The Walt Disney Company (DIS - Free Report) disappointed investors with an earnings and revenue miss in third-quarter fiscal 2019.
Q3 Earnings in Focus
Adjusted earnings of $1.35 lagged the Zacks Consensus Estimate by 41 cents. The figure also declined 27.8% from the year-ago quarter. It is widely believed that a disappointing opening to the company’s theme park Star Wars: Galaxy’s Edge in Anaheim, CA, can be partially blamed on the company’s sluggish quarterly performance. Moreover, it is worth noting that, on Mar 20, Disney acquired Twenty-First Century Fox (21CF) for cash and an issuance of 307 million shares. The quarterly results take account of 21CF and Hulu LLC (Hulu) performance. These consolidations affected earnings by 60 cents as against management’s guidance of a negative impact of 35 cents.

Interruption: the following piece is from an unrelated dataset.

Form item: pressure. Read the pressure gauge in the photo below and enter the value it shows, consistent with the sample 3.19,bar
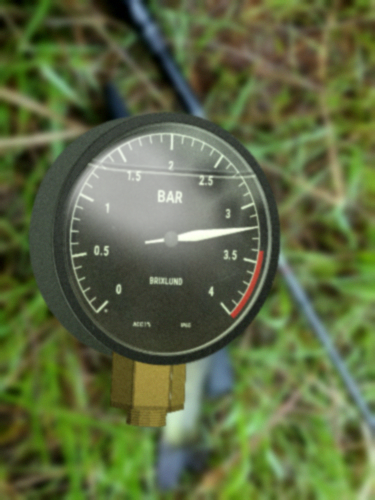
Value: 3.2,bar
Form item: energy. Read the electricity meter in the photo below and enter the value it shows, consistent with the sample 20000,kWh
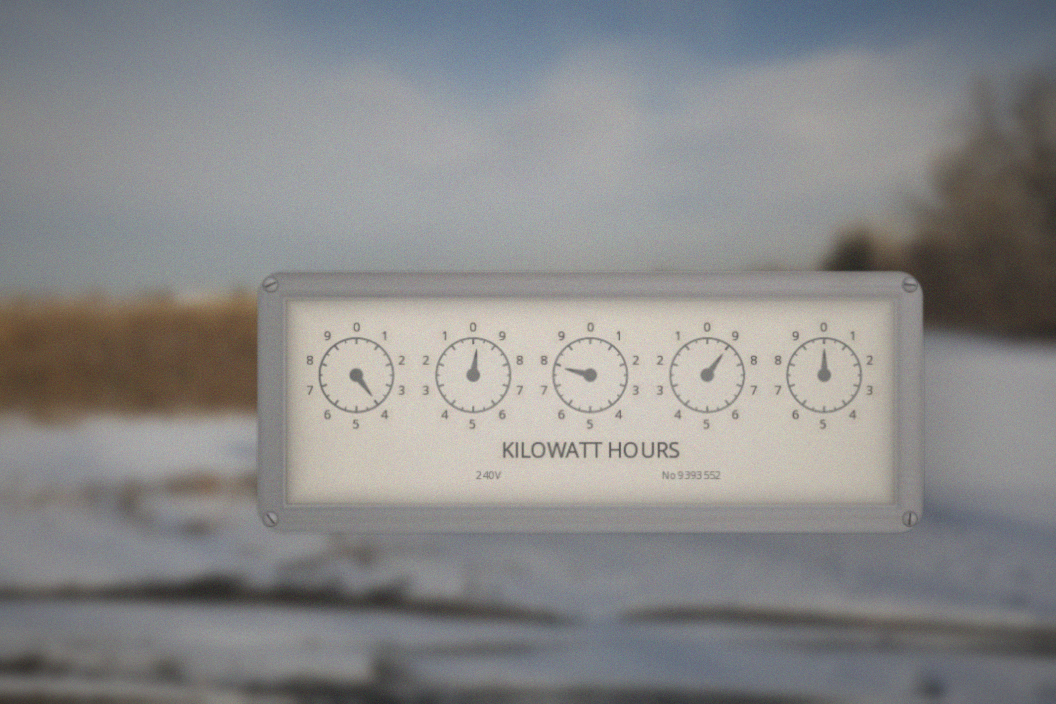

Revenues of $20.25 billion were up 32.9% from the year-ago quarter. However, the figure missed the consensus mark of $21.68 billion. The company saw strength in the Media Networks, Parks, Experiences and Products, Studio Entertainment, Direct-to-Consumer & International businesses. Per management, Disney is set to launch Disney+ on Nov 12, boost its direct-to-consumer offerings. Moreover, the company’s Avengers: Endgame has surpassed the 10-year record set by James Cameron’s Avatar to become the highest grossing film in history (read: Tap Disney's Roaring Box Office Success With These ETFs).
For fourth-quarter fiscal 2019, Disney expects the Parks, Experiences and Products segment’s operating income to gain from a full quarter of Star Wars: Galaxy’s Edge at Disneyland and growth in merchandise licensing.
The stock has a Zacks Rank #3 (Hold) and it comes from a top-ranked Zacks industry(top 39%). Per CNBC, Disney has lost about 3.7% after-market on Aug 6. The stock lost as much as 4.9% on Aug 7.
ETFs in Focus
Disney’s dismal quarterly release is sure to impact the ETF world, especially funds that have the highest exposure to this media and entertainment conglomerate (see: all the Consumer Discretionary ETFs here).
Invesco Dynamic Leisure and Entertainment ETF (PEJ - Free Report)
This fund offers exposure to 30 US leisure and entertainment companies by tracking the Dynamic Leisure and Entertainment Intellidex Index. The Walt Disney occupies the sixth spot, making up for 5.13% allocation. The ETF has amassed $58.8 million in its asset base and charges 63 bps in annual fees. The fund has a Zacks ETF Rank #3 (Hold) with a High risk outlook. The fund remained steady post the earnings release (as of Aug 7) (read: 5 ETFs to Profit From July Fourth Celebrations).
PowerShares Dynamic Media Portfolio (PBS - Free Report)
PBS seeks to offer capital appreciation by investing in companies that are selected on a variety of investment merit criteria, including price momentum, earnings momentum, quality, management action and value by tracking the Dynamic Media Intellidex Index. This approach results in a basket of 30 stocks, with Disney occupying the third spot at 5.29%. The product has AUM of $62.7 million and an expense ratio of 0.63%. The fund has a Zacks ETF Rank #3 with a Medium risk outlook. The fund has lost 0.67% since the earnings release (as of Aug 7) (read: Sign In to Social Media ETFs as Twitter Soars on Q2 Results).
iShares Evolved U.S. Media and Entertainment ETF (IEME - Free Report)
This actively-managed ETF employs data science techniques to identify companies with exposure to the media and entertainment sector. Holding 92 stocks in its basket, Disney occupies the top position in the basket with 7.11% share. The fund has accumulated $6.8 million in its asset base and charges 18 bps in annual fees. The fund has lost 0.45% since the earnings release (as of Aug 7) (read: Netflix Posts Q2 U.S. Subscriber Loss: ETFs to Watch).
Vanguard Communication Services ETF (VOX - Free Report)
This fund targets the communication sector by tracking the MSCI US Investable Market Communication Services 25/50 Index. Holding 114 stocks in its basket, Disney takes the fifth spot with 4.7% share. VOX has AUM of $1.96 billion and charges 10 bps in annual fees. The fund has lost 0.26% since the earnings release (as of Aug 7) (read: Antitrust Probe Likely to Hit These Tech ETFs).
Multifactor Media and Communications ETF (JHCS - Free Report)
This ETF follows the John Hancock Dimensional Media and Communications Index, which targets a wide range of U.S. media and communication stocks to exploit the sector's opportunities. It holds 65 stocks in its basket with DIS taking the top spot at 8.39% share. JHCS has AUM of $21.3 million and charges 40 bps in annual fees. The fund has lost 0.25% since the earnings release (as of Aug 7).